BM25 vs Vector Search

Question

What's the difference between BM25 keyword search and vector (semantic) search?

Explanation

Two completely different ways to find relevant text.

BM25 (keyword search)

Like a classic search engine. Looks for the exact words you typed.

For the query "RAG pipeline", BM25 scores each chunk by:

Does "RAG" appear? +points
Does "pipeline" appear? +points
Is "pipeline" a rare word across all chunks? Rare words are worth more points (this is called IDF - the rarer the word, the higher the score)
How many times does it appear? More = more points, but with a ceiling
Is the chunk short or long? Same word in a short chunk = more significant

BM stands for Best Matching. 25 is the 25th iteration of the formula (from 1994, still used everywhere).

Vector search (semantic)

Converts both the query and the chunks into vectors (lists of numbers), then finds chunks whose vectors are closest to the query vector. Understands meaning, not just words.

Key differences

BM25 looks for exact words. "RAG pipeline" finds chunks containing those words. Strength: precise for known terms, acronyms, names.
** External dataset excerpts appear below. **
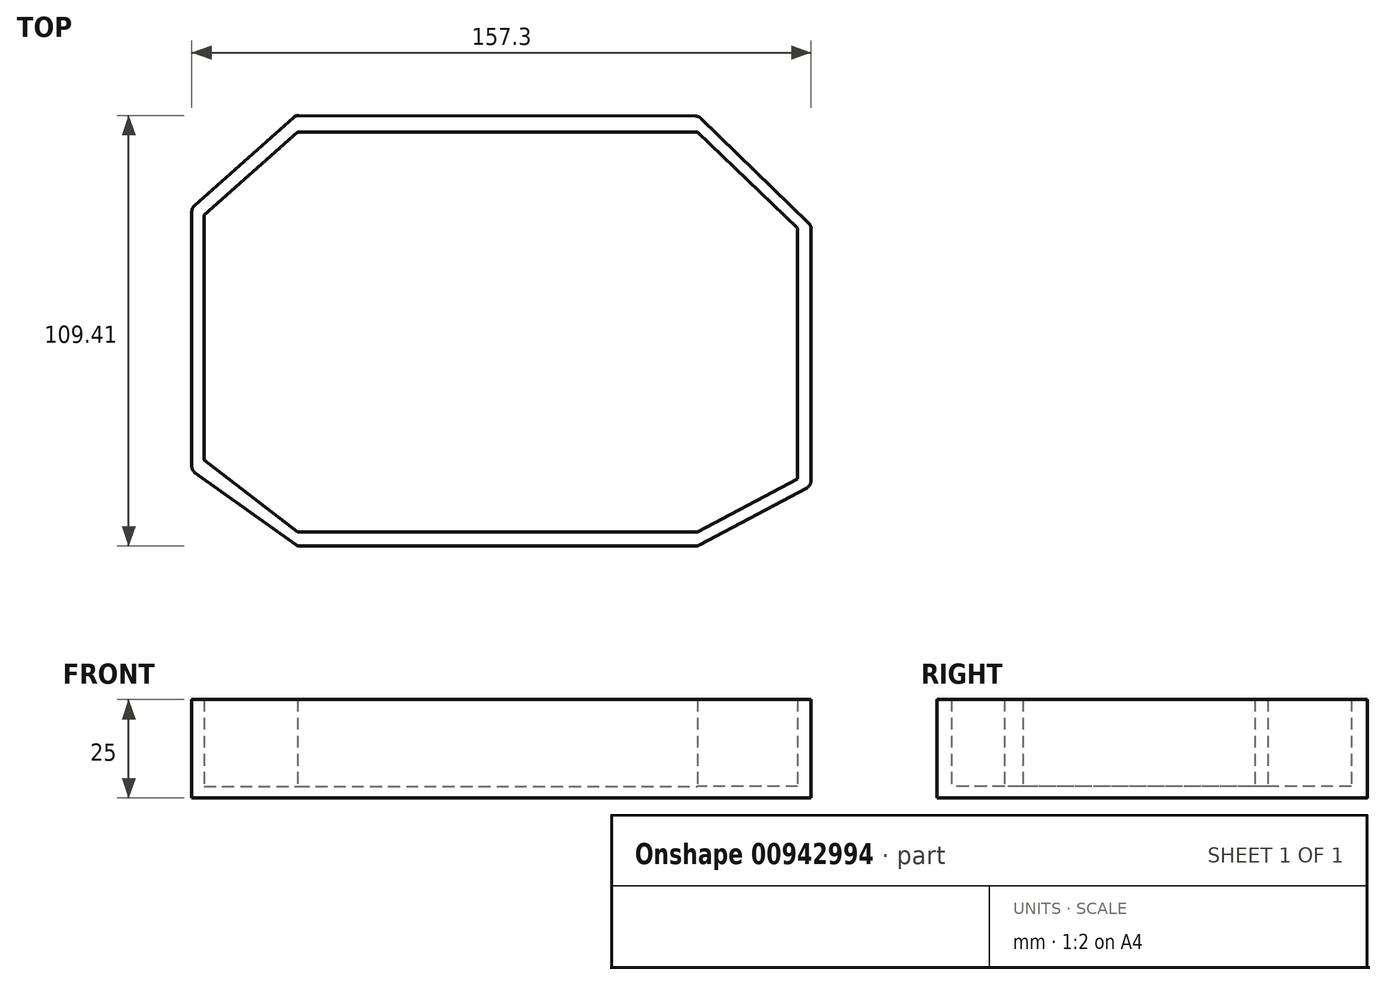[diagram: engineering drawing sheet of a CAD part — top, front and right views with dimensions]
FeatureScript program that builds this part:
annotation { "Feature Type Name" : "Feature", "Feature Type Description" : "" }
export const myFeature = defineFeature(function(context is Context, id is Id, definition is map)
    precondition{}
    {
        {
            var Q0;
            Q0=qCreatedBy(makeId("Top.planeOp"),FACE);
            var sketch = newSketch(context, id + "F0", { "sketchPlane" : qUnion([Q0])});
            skLineSegment(sketch, "E0.bottom", {"start": v(-50.8, 50.8) * mm, "end": v(50.8, 50.8) * mm});
            skLineSegment(sketch, "E0.top", {"start": v(-50.8, -50.8) * mm, "end": v(50.8, -50.8) * mm});
            skLineSegment(sketch, "E0.left", {"start": v(-50.8, 50.8) * mm, "end": v(-50.8, -50.8) * mm});
            skLineSegment(sketch, "E0.right", {"start": v(50.8, 50.8) * mm, "end": v(50.8, -50.8) * mm});
            skPoint(sketch, "E0.middle", {"position": v(0, 0) * mm});
            skLineSegment(sketch, "E1", {"start": v(-50.8, 50.8) * mm, "end": v(-74.55, 29.66) * mm});
            skLineSegment(sketch, "E2", {"start": v(-74.55, 29.66) * mm, "end": v(-74.55, -32.54) * mm});
            skLineSegment(sketch, "E3", {"start": v(-74.55, -32.54) * mm, "end": v(-50.8, -50.8) * mm});
            skLineSegment(sketch, "E4", {"start": v(50.8, 50.8) * mm, "end": v(76.22, 26.39) * mm});
            skLineSegment(sketch, "E5", {"start": v(76.22, 26.39) * mm, "end": v(76.22, -37.33) * mm});
            skLineSegment(sketch, "E6", {"start": v(76.22, -37.33) * mm, "end": v(50.8, -50.8) * mm});
            skLineSegment(sketch, "E7", {"start": v(-77.69, 31.45) * mm, "end": v(-77.69, -35.2) * mm});
            skLineSegment(sketch, "E8", {"start": v(-77.69, -35.2) * mm, "end": v(-50.8, -54.43) * mm});
            skLineSegment(sketch, "E9", {"start": v(-50.8, -54.43) * mm, "end": v(50.8, -54.43) * mm});
            skLineSegment(sketch, "E10", {"start": v(50.8, -54.43) * mm, "end": v(79.61, -39.05) * mm});
            skLineSegment(sketch, "E11", {"start": v(79.61, -39.05) * mm, "end": v(79.61, 27.06) * mm});
            skLineSegment(sketch, "E12", {"start": v(79.61, 27.06) * mm, "end": v(51.14, 54.81) * mm});
            skLineSegment(sketch, "E13", {"start": v(-77.69, 31.45) * mm, "end": v(-51.3, 54.98) * mm});
            skLineSegment(sketch, "E14", {"start": v(-51.3, 54.98) * mm, "end": v(51.14, 54.81) * mm});
            skSolve(sketch);
        }
        {
            var Q0;
            Q0=makeQuery(id+"F0.imprint","IMPRINT",FACE,{"disambiguationData":[TD([[makeQuery(id+"F0.imprint","IMPRINT",EDGE,{"derivedFrom":sQuery(id+"F0.wireOp",EDGE,"E0.left")}),-1.0]])]});
            var Q1;
            Q1=makeQuery(id+"F0.imprint","IMPRINT",FACE,{"disambiguationData":[TD([[makeQuery(id+"F0.imprint","IMPRINT",EDGE,{"derivedFrom":sQuery(id+"F0.wireOp",EDGE,"E0.bottom")}),-1.0]])]});
            var Q2;
            Q2=makeQuery(id+"F0.imprint","IMPRINT",FACE,{"disambiguationData":[TD([[makeQuery(id+"F0.imprint","IMPRINT",EDGE,{"derivedFrom":sQuery(id+"F0.wireOp",EDGE,"E0.right")}),1.0]])]});
            extrude(context, id + "F1", {"entities" : qUnion([Q0, Q1, Q2]), "depth" : 3 * mm, "offsetDistance" : 25 * mm});
        }
        {
            var Q0;
            Q0=makeQuery(id+"F0.imprint","IMPRINT",FACE,{"disambiguationData":[TD([[makeQuery(id+"F0.imprint","IMPRINT",EDGE,{"derivedFrom":sQuery(id+"F0.wireOp",EDGE,"E0.bottom")}),1.0]])]});
            extrude(context, id + "F2", {"entities" : qUnion([Q0]), "operationType" : NewBodyOperationType.ADD, "depth" : 25 * mm, "offsetDistance" : 25 * mm});
        }
        {
            var Q0;
            Q0=makeQuery(id+"F2.opExtrude","SWEPT_EDGE",EDGE,{"disambiguationData":[OSD([sQuery(id+"F0.wireOp",EDGE,"E8"),sQuery(id+"F0.wireOp",EDGE,"E9")])]});
            var Q1;
            Q1=makeQuery(id+"F2.opExtrude","SWEPT_EDGE",EDGE,{"disambiguationData":[OSD([sQuery(id+"F0.wireOp",EDGE,"E7"),sQuery(id+"F0.wireOp",EDGE,"E8")])]});
            var Q2;
            Q2=makeQuery(id+"F2.opExtrude","SWEPT_EDGE",EDGE,{"disambiguationData":[OSD([sQuery(id+"F0.wireOp",EDGE,"E9"),sQuery(id+"F0.wireOp",EDGE,"E10")])]});
            var Q3;
            Q3=makeQuery(id+"F2.opExtrude","SWEPT_EDGE",EDGE,{"disambiguationData":[OSD([sQuery(id+"F0.wireOp",EDGE,"E10"),sQuery(id+"F0.wireOp",EDGE,"E11")])]});
            var Q4;
            Q4=makeQuery(id+"F2.opExtrude","SWEPT_EDGE",EDGE,{"disambiguationData":[OSD([sQuery(id+"F0.wireOp",EDGE,"E11"),sQuery(id+"F0.wireOp",EDGE,"E12")])]});
            var Q5;
            Q5=makeQuery(id+"F2.opExtrude","SWEPT_EDGE",EDGE,{"disambiguationData":[OSD([sQuery(id+"F0.wireOp",EDGE,"E12"),sQuery(id+"F0.wireOp",EDGE,"E14")])]});
            var Q6;
            Q6=makeQuery(id+"F2.opExtrude","SWEPT_EDGE",EDGE,{"disambiguationData":[OSD([sQuery(id+"F0.wireOp",EDGE,"E13"),sQuery(id+"F0.wireOp",EDGE,"E14")])]});
            var Q7;
            Q7=makeQuery(id+"F2.opExtrude","SWEPT_EDGE",EDGE,{"disambiguationData":[OSD([sQuery(id+"F0.wireOp",EDGE,"E7"),sQuery(id+"F0.wireOp",EDGE,"E13")])]});
            fillet(context, id + "F3", {"entities" : qUnion([Q0, Q1, Q2, Q3, Q4, Q5, Q6, Q7]), "radius" : 2 * mm, "tangentPropagation" : true, "allowEdgeOverflow" : false});
        }
    });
Weakness: misses synonyms.
Vector looks for meaning. "RAG pipeline" finds chunks about retrieval-augmented generation even without those words. Strength: understands synonyms and different ways of saying the same thing. Weakness: can return vaguely related results.
BM25 is very fast and needs no embeddings.
Vector is slower (vector math) and requires an embedding model.

Why not just use one?

Neither is perfect alone. BM25 catches exact matches that vectors miss. Vectors catch semantic matches that BM25 misses. Together (hybrid search) they cover each other's blind spots.

Example

Weaviate runs both in parallel with alpha=0.5 (50/50 balance), then merges the results into a single ranked list.